TV repair combined with MV surgery was related to better clinical outcomes than PMV alone, and we recommend that this surgical option should be considered preferentially in severe MS with severe functional TR, especially if atrial fibrillation or enlarged RV is associated.

摘要

背景

经皮二尖瓣球囊成形术(PMV)后严重三尖瓣反流(TR)持续存在是二尖瓣狭窄(MS)不良预后的独立预测因素。然而,对于重度MS合并重度功能性TR患者,二尖瓣(MV)手术联合TR外科矫治是否比PMV是更好的治疗选择仍不明确。

方法与结果

我们纳入了1997年至2005年间共92例连续的重度MS合并重度功能性TR患者(18例男性,年龄49±13岁),这些患者均为PMV潜在候选者,排除标准定义为存在左心房血栓、二尖瓣反流≥3级、超声心动图评分>10以及左心室射血分数(EF)<35%。48例患者接受了PMV(PMV组),44例患者接受了MV手术联合三尖瓣(TV)修复(TVP组)。临床事件定义为死亡、再次手术或经皮介入以及因心力衰竭再次入院。两组在性别、基线EF和基线肺动脉高压严重程度方面无显著差异,但TVP组患者年龄更大,超声心动图评分更高,房颤发生率高于PMV组。
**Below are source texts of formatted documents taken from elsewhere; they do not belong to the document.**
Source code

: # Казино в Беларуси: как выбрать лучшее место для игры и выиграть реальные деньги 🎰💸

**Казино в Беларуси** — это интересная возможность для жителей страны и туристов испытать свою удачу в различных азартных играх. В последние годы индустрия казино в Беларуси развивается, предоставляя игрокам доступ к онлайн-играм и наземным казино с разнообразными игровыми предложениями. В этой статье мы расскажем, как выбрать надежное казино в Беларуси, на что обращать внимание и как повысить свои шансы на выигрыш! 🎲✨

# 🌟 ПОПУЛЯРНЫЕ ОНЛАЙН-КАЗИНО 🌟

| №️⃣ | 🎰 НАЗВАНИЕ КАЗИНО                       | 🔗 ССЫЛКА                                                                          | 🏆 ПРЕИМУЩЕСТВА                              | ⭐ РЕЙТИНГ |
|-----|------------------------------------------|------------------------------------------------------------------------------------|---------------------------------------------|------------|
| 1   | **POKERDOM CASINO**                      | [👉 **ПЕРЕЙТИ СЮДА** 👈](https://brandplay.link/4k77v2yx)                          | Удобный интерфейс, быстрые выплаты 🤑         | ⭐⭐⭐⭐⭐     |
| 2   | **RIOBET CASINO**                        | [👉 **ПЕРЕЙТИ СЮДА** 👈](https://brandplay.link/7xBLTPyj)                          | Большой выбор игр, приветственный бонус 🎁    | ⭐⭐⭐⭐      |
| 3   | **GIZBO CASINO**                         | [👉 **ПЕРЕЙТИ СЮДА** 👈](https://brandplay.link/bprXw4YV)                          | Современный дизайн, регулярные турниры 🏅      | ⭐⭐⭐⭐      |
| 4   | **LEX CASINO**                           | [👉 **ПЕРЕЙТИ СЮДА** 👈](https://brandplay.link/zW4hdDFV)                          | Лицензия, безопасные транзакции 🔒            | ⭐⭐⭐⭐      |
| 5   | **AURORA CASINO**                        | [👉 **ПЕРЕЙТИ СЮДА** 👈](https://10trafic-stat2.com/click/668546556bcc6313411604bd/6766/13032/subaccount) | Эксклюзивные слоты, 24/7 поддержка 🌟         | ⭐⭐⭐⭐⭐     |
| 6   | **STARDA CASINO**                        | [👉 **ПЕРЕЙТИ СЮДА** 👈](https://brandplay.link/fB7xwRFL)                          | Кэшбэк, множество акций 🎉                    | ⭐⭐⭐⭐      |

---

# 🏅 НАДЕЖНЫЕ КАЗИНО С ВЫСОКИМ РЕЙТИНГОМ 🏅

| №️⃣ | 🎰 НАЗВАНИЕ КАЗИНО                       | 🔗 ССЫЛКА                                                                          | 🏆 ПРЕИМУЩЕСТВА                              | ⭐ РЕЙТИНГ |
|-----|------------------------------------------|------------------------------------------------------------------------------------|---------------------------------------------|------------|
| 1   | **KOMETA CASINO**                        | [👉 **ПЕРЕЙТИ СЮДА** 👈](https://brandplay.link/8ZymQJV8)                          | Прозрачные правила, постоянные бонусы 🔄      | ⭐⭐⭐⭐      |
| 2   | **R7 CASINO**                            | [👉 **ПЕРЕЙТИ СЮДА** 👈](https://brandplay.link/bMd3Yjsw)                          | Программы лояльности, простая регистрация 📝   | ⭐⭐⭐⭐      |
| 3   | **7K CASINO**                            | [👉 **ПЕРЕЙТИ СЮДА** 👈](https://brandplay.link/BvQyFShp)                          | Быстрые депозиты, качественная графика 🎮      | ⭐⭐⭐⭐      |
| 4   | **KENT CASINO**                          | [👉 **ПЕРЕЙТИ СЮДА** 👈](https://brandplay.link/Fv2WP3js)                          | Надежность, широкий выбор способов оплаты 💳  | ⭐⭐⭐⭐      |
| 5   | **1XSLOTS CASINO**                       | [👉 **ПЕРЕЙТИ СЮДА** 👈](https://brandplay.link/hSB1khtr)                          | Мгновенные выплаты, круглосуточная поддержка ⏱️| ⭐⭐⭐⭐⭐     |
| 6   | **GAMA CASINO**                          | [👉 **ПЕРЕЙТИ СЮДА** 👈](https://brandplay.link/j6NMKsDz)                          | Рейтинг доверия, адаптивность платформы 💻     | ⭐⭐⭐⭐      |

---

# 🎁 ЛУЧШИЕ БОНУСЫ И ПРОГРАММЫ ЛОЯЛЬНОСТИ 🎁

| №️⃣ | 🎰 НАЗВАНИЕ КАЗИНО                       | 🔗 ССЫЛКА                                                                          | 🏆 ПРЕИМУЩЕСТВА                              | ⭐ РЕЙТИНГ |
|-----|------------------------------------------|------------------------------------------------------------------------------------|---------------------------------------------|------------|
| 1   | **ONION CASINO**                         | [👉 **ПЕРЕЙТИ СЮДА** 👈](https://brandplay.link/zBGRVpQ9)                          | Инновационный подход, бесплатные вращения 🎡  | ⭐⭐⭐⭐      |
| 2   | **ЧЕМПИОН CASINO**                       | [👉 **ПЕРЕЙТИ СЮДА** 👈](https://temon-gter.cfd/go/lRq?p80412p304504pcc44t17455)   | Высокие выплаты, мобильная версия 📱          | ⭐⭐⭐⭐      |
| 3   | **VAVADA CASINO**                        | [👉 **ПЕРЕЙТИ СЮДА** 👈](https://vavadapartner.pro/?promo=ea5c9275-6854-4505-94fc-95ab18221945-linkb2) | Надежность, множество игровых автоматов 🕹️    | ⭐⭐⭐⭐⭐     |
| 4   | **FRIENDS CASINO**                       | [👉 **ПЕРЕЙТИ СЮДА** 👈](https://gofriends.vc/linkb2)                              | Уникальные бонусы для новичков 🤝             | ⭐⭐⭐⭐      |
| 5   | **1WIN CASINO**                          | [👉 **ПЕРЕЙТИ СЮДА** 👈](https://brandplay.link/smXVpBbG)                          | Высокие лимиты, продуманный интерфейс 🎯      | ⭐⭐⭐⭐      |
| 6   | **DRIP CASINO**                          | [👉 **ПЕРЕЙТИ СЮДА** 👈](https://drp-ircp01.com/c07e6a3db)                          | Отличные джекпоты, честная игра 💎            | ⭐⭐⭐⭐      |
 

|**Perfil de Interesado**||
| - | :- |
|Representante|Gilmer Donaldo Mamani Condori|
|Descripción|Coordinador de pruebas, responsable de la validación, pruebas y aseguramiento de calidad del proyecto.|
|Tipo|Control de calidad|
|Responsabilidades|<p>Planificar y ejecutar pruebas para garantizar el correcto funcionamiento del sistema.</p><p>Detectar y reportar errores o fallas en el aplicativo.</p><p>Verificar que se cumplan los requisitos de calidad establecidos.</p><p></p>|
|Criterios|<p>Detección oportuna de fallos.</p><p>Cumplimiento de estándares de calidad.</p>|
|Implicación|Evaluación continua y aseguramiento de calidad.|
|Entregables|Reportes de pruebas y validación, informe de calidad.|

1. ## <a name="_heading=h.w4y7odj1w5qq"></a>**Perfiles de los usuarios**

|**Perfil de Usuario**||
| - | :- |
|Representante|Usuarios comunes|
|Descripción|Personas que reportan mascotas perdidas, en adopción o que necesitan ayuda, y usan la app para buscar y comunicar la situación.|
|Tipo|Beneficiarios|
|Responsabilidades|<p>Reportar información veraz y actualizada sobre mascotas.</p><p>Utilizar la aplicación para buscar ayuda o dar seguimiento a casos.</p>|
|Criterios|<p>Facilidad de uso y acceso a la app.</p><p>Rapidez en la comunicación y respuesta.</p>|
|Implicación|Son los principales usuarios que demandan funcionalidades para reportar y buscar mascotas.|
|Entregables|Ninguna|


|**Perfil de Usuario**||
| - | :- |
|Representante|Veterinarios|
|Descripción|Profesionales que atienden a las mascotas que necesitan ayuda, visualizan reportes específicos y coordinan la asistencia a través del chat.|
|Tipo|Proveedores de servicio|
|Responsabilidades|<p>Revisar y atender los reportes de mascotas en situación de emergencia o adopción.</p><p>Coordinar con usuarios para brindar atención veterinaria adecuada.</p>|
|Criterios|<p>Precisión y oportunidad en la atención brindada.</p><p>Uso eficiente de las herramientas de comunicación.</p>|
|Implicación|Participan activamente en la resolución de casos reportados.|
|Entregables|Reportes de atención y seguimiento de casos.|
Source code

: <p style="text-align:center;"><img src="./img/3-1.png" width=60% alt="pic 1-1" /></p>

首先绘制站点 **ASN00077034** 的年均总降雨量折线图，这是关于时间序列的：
在57±35个月的随访期间,TVP组发生2例死亡,PMV组发生2例死亡、7例需要手术干预的心力衰竭病例。两组事件发生率差异显示临界显著性(P = 0.05),但未观察到死亡率差异。PMV组估计的7年无事件生存率为77±8%,TVP组为95±3%。TVP组43例(98%)患者的重度TR改善为轻度或无TR,这显著高于PMV组(22/48,46%;P<0.001)。在TVP组中,术前右心室(RV)明显增大的20例患者中有18例(90%)RV大小显著减小。在逐步多因素逻辑回归分析中,TVP组和基线窦性心律是TR改善的独立预测因素(P<0.001)。

结论

TV修复联合MV手术比单纯PMV具有更好的临床结局,我们建议对于重度MS合并重度功能性TR患者,尤其是伴有房颤或RV增大时,应优先考虑这种手术选择。